これで多くの副業発信シーンに対応できる。最初から100枚を目指さず、5枚から始めて運用しながら追加する。

人は最適解通りに動かない。完璧な準備より小さく試して運用を回す ほうが続く。


まとめ:基準と可変の分離が運用の中核

AIキャラクターの同一人物感は、基準プロンプト(変えない要素)と可変要素(場面別に変える要素)の分離設計 で維持する。

基準は8-12要素に絞り、毎回同じ表現で書く。可変は表情・ポーズ・服装細部・背景のみ。シード管理・Image-to-image・基準プロンプトの厳密再現が共通テクニックだ。

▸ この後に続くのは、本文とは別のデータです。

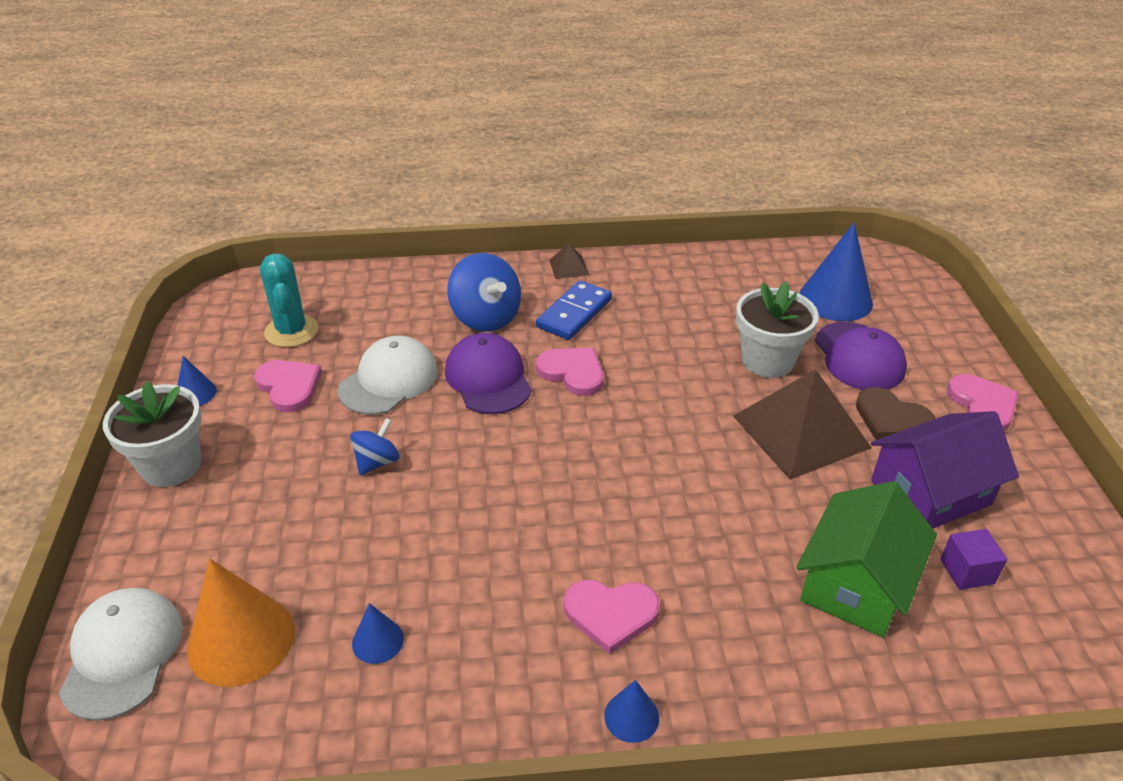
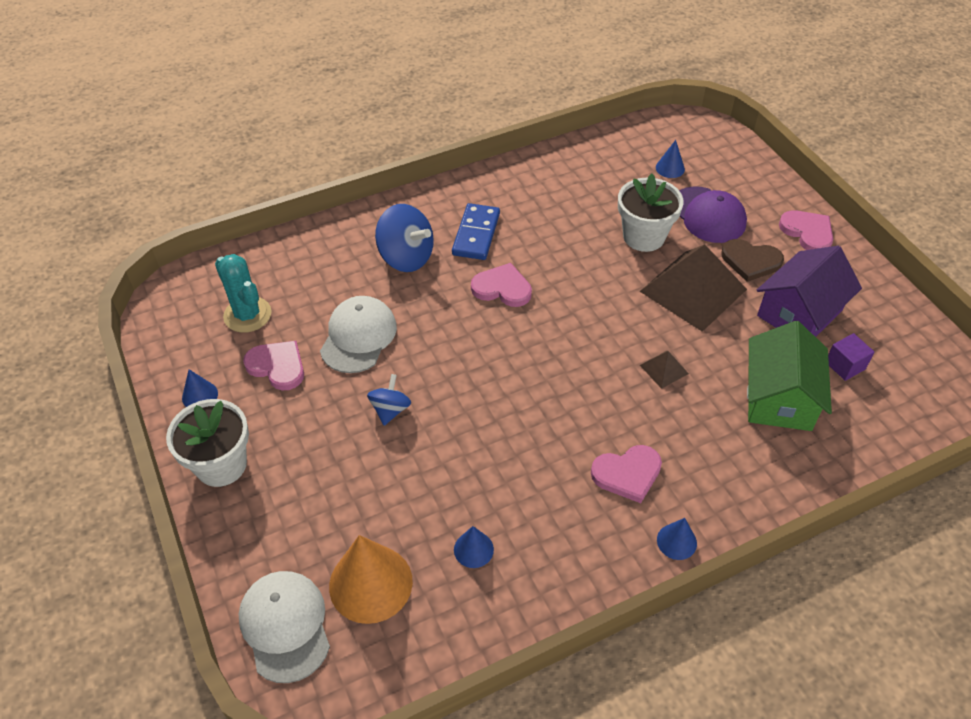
camera: 20 degrees left, 10 degrees up
purple cap [445,333,532,414] -> none
brown pyramid [549,243,589,279] -> brown pyramid moved to [640,351,689,389]
blue cone [799,223,873,322] -> blue cone [656,140,685,178], size x0.49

「完璧な同一人物保持」は現状困難。「同じ印象が伝わる程度」 で副業発信には十分。完璧主義に陥らず、継続を優先する。

次の一歩:

  • 自分の副業発信に合うキャラ像を1つ決める
  • 基準プロンプトを8-10要素で試作
  • 5枚の基準画像を生成、シードをメモ
  • 場面別に可変要素を変えて1週間運用

全体像をまとめた入口は【保存版】AIキャラクターを副業に活かすプロンプト大全、ブログアイキャッチへの応用は副業ブログのアイキャッチに使えるAIキャラクター画像プロンプト集、X 投稿への応用はX投稿で目を止めてもらうAIキャラクター画像プロンプト集、AI っぽさを消すコツはAIキャラクター画像の「AIっぽさ」を消すプロンプト設計 で。

「自分の基準プロンプトを8-10要素で言語化できる」状態が、本記事の到達点だ。